THE TASK: Each entry below is to be written out exactly, and the pictures are to be left out.

==== SOURCE MATERIAL ====

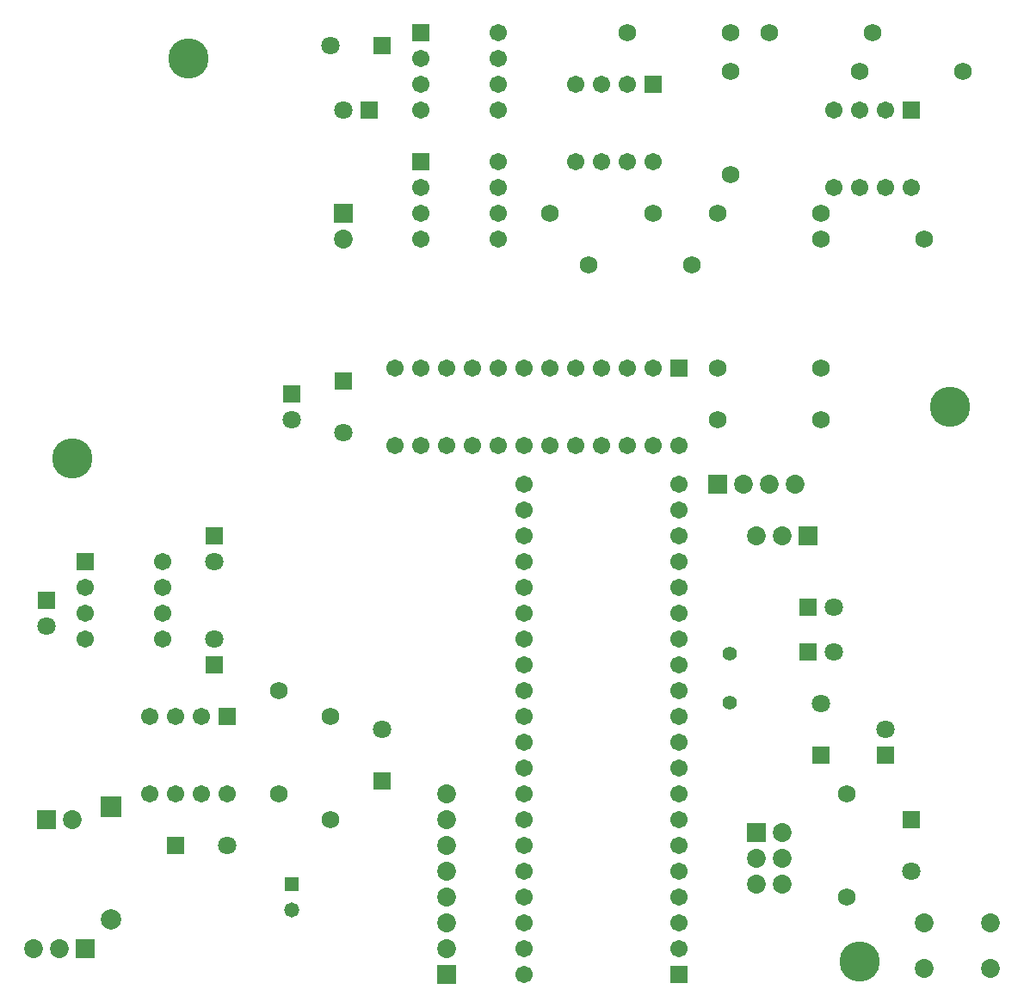
<source format=gbs>
G04 DipTrace Beta 2.3.5.2*
%INscope.GBS*%
%MOIN*%
%ADD17R,0.0709X0.0709*%
%ADD30C,0.156*%
%ADD40C,0.056*%
%ADD42C,0.0671*%
%ADD44R,0.0671X0.0671*%
%ADD46C,0.068*%
%ADD48C,0.068*%
%ADD50R,0.058X0.058*%
%ADD52C,0.058*%
%ADD54C,0.073*%
%ADD56R,0.073X0.073*%
%ADD58C,0.0789*%
%ADD60R,0.0789X0.0789*%
%ADD62C,0.071*%
%FSLAX44Y44*%
G04*
G70*
G90*
G75*
G01*
%LNBotMask*%
%LPD*%
D62*
X38940Y8940D3*
D17*
Y10940D3*
D62*
X35940Y19190D3*
D17*
X34940D3*
D62*
X35940Y17440D3*
D17*
X34940D3*
D62*
X5440Y18440D3*
D17*
Y19440D3*
D62*
X11940Y17940D3*
D17*
Y16940D3*
D62*
X16440Y40940D3*
D17*
X18440D3*
D62*
X16940Y38440D3*
D17*
X17940D3*
D62*
X11940Y20940D3*
D17*
Y21940D3*
D62*
X16940Y25940D3*
D17*
Y27940D3*
D62*
X14940Y26440D3*
D17*
Y27440D3*
D62*
X35440Y15440D3*
D17*
Y13440D3*
D62*
X37940Y14440D3*
D17*
Y13440D3*
D62*
X12440Y9940D3*
D17*
X10440D3*
D62*
X18440Y14440D3*
D17*
Y12440D3*
D60*
X7940Y11440D3*
D58*
Y7090D3*
D56*
X32940Y10440D3*
D54*
Y9440D3*
Y8440D3*
X33940D3*
Y9440D3*
Y10440D3*
D56*
X34940Y21940D3*
D54*
X33940D3*
X32940D3*
D56*
X31440Y23940D3*
D54*
X32440D3*
X33440D3*
X34440D3*
D56*
X5440Y10940D3*
D54*
X6440D3*
D56*
X16940Y34440D3*
D54*
Y33440D3*
D56*
X20940Y4940D3*
D54*
Y5940D3*
Y6940D3*
Y7940D3*
Y8940D3*
Y9940D3*
Y10940D3*
Y11940D3*
D52*
X14940Y7440D3*
D50*
Y8440D3*
D30*
X10940Y40440D3*
X6440Y24940D3*
X36940Y5440D3*
X40440Y26940D3*
D48*
X36440Y7940D3*
D46*
Y11940D3*
D48*
X31940Y39940D3*
D46*
Y35940D3*
D48*
X27940Y41440D3*
D46*
X31940D3*
D48*
X26440Y32440D3*
D46*
X30440D3*
D48*
X24940Y34440D3*
D46*
X28940D3*
D48*
X33440Y41440D3*
D46*
X37440D3*
D48*
X36940Y39940D3*
D46*
X40940D3*
D48*
X31440Y34440D3*
D46*
X35440D3*
D48*
Y33440D3*
D46*
X39440D3*
D48*
X35440Y28440D3*
D46*
X31440D3*
D48*
X35440Y26440D3*
D46*
X31440D3*
D48*
X16440Y14940D3*
D46*
Y10940D3*
D48*
X14440Y15940D3*
D46*
Y11940D3*
D54*
X39440Y6940D3*
Y5170D3*
X42000D3*
Y6940D3*
D56*
X6940Y5940D3*
D54*
X5940D3*
X4940D3*
D44*
X29940Y4940D3*
D42*
Y5940D3*
Y6940D3*
Y7940D3*
Y8940D3*
Y9940D3*
Y10940D3*
Y11940D3*
Y12940D3*
Y13940D3*
Y14940D3*
Y15940D3*
Y16940D3*
Y17940D3*
Y18940D3*
Y19940D3*
Y20940D3*
Y21940D3*
Y22940D3*
Y23940D3*
X23940D3*
Y22940D3*
Y21940D3*
Y20940D3*
Y19940D3*
Y18940D3*
Y17940D3*
Y16940D3*
Y15940D3*
Y14940D3*
Y13940D3*
Y12940D3*
Y11940D3*
Y10940D3*
Y9940D3*
Y8940D3*
Y7940D3*
Y6940D3*
Y5940D3*
Y4940D3*
D44*
X19940Y36440D3*
D42*
Y35440D3*
Y34440D3*
Y33440D3*
X22940D3*
Y34440D3*
Y35440D3*
Y36440D3*
D44*
X19940Y41440D3*
D42*
Y40440D3*
Y39440D3*
Y38440D3*
X22940D3*
Y39440D3*
Y40440D3*
Y41440D3*
D44*
X28940Y39440D3*
D42*
X27940D3*
X26940D3*
X25940D3*
Y36440D3*
X26940D3*
X27940D3*
X28940D3*
D44*
X38940Y38440D3*
D42*
X37940D3*
X36940D3*
X35940D3*
Y35440D3*
X36940D3*
X37940D3*
X38940D3*
D44*
X29940Y28440D3*
D42*
X28940D3*
X27940D3*
X26940D3*
X25940D3*
X24940D3*
X23940D3*
X22940D3*
X21940D3*
X20940D3*
X19940D3*
X18940D3*
Y25440D3*
X19940D3*
X20940D3*
X21940D3*
X22940D3*
X23940D3*
X24940D3*
X25940D3*
X26940D3*
X27940D3*
X28940D3*
X29940D3*
D44*
X12440Y14940D3*
D42*
X11440D3*
X10440D3*
X9440D3*
Y11940D3*
X10440D3*
X11440D3*
X12440D3*
D44*
X6940Y20940D3*
D42*
Y19940D3*
Y18940D3*
Y17940D3*
X9940D3*
Y18940D3*
Y19940D3*
Y20940D3*
D40*
X31890Y15490D3*
Y17390D3*
M02*

</source>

====

ANSWER SPACE:
<source format=gbs>
G04 DipTrace Beta 2.3.5.2*
%INscope.GBS*%
%MOIN*%
%ADD17R,0.0709X0.0709*%
%ADD30C,0.156*%
%ADD40C,0.056*%
%ADD42C,0.0671*%
%ADD44R,0.0671X0.0671*%
%ADD46C,0.068*%
%ADD48C,0.068*%
%ADD50R,0.058X0.058*%
%ADD52C,0.058*%
%ADD54C,0.073*%
%ADD56R,0.073X0.073*%
%ADD58C,0.0789*%
%ADD60R,0.0789X0.0789*%
%ADD62C,0.071*%
%FSLAX44Y44*%
G04*
G70*
G90*
G75*
G01*
%LNBotMask*%
%LPD*%
D62*
X38940Y8940D3*
D17*
Y10940D3*
D62*
X35940Y19190D3*
D17*
X34940D3*
D62*
X35940Y17440D3*
D17*
X34940D3*
D62*
X5440Y18440D3*
D17*
Y19440D3*
D62*
X11940Y17940D3*
D17*
Y16940D3*
D62*
X16440Y40940D3*
D17*
X18440D3*
D62*
X16940Y38440D3*
D17*
X17940D3*
D62*
X11940Y20940D3*
D17*
Y21940D3*
D62*
X16940Y25940D3*
D17*
Y27940D3*
D62*
X14940Y26440D3*
D17*
Y27440D3*
D62*
X35440Y15440D3*
D17*
Y13440D3*
D62*
X37940Y14440D3*
D17*
Y13440D3*
D62*
X12440Y9940D3*
D17*
X10440D3*
D62*
X18440Y14440D3*
D17*
Y12440D3*
D60*
X7940Y11440D3*
D58*
Y7090D3*
D56*
X32940Y10440D3*
D54*
Y9440D3*
Y8440D3*
X33940D3*
Y9440D3*
Y10440D3*
D56*
X34940Y21940D3*
D54*
X33940D3*
X32940D3*
D56*
X31440Y23940D3*
D54*
X32440D3*
X33440D3*
X34440D3*
D56*
X5440Y10940D3*
D54*
X6440D3*
D56*
X16940Y34440D3*
D54*
Y33440D3*
D56*
X20940Y4940D3*
D54*
Y5940D3*
Y6940D3*
Y7940D3*
Y8940D3*
Y9940D3*
Y10940D3*
Y11940D3*
D52*
X14940Y7440D3*
D50*
Y8440D3*
D30*
X10940Y40440D3*
X6440Y24940D3*
X36940Y5440D3*
X40440Y26940D3*
D48*
X36440Y7940D3*
D46*
Y11940D3*
D48*
X31940Y39940D3*
D46*
Y35940D3*
D48*
X27940Y41440D3*
D46*
X31940D3*
D48*
X26440Y32440D3*
D46*
X30440D3*
D48*
X24940Y34440D3*
D46*
X28940D3*
D48*
X33440Y41440D3*
D46*
X37440D3*
D48*
X36940Y39940D3*
D46*
X40940D3*
D48*
X31440Y34440D3*
D46*
X35440D3*
D48*
Y33440D3*
D46*
X39440D3*
D48*
X35440Y28440D3*
D46*
X31440D3*
D48*
X35440Y26440D3*
D46*
X31440D3*
D48*
X16440Y14940D3*
D46*
Y10940D3*
D48*
X14440Y15940D3*
D46*
Y11940D3*
D54*
X39440Y6940D3*
Y5170D3*
X42000D3*
Y6940D3*
D56*
X6940Y5940D3*
D54*
X5940D3*
X4940D3*
D44*
X29940Y4940D3*
D42*
Y5940D3*
Y6940D3*
Y7940D3*
Y8940D3*
Y9940D3*
Y10940D3*
Y11940D3*
Y12940D3*
Y13940D3*
Y14940D3*
Y15940D3*
Y16940D3*
Y17940D3*
Y18940D3*
Y19940D3*
Y20940D3*
Y21940D3*
Y22940D3*
Y23940D3*
X23940D3*
Y22940D3*
Y21940D3*
Y20940D3*
Y19940D3*
Y18940D3*
Y17940D3*
Y16940D3*
Y15940D3*
Y14940D3*
Y13940D3*
Y12940D3*
Y11940D3*
Y10940D3*
Y9940D3*
Y8940D3*
Y7940D3*
Y6940D3*
Y5940D3*
Y4940D3*
D44*
X19940Y36440D3*
D42*
Y35440D3*
Y34440D3*
Y33440D3*
X22940D3*
Y34440D3*
Y35440D3*
Y36440D3*
D44*
X19940Y41440D3*
D42*
Y40440D3*
Y39440D3*
Y38440D3*
X22940D3*
Y39440D3*
Y40440D3*
Y41440D3*
D44*
X28940Y39440D3*
D42*
X27940D3*
X26940D3*
X25940D3*
Y36440D3*
X26940D3*
X27940D3*
X28940D3*
D44*
X38940Y38440D3*
D42*
X37940D3*
X36940D3*
X35940D3*
Y35440D3*
X36940D3*
X37940D3*
X38940D3*
D44*
X29940Y28440D3*
D42*
X28940D3*
X27940D3*
X26940D3*
X25940D3*
X24940D3*
X23940D3*
X22940D3*
X21940D3*
X20940D3*
X19940D3*
X18940D3*
Y25440D3*
X19940D3*
X20940D3*
X21940D3*
X22940D3*
X23940D3*
X24940D3*
X25940D3*
X26940D3*
X27940D3*
X28940D3*
X29940D3*
D44*
X12440Y14940D3*
D42*
X11440D3*
X10440D3*
X9440D3*
Y11940D3*
X10440D3*
X11440D3*
X12440D3*
D44*
X6940Y20940D3*
D42*
Y19940D3*
Y18940D3*
Y17940D3*
X9940D3*
Y18940D3*
Y19940D3*
Y20940D3*
D40*
X31890Y15490D3*
Y17390D3*
M02*

</source>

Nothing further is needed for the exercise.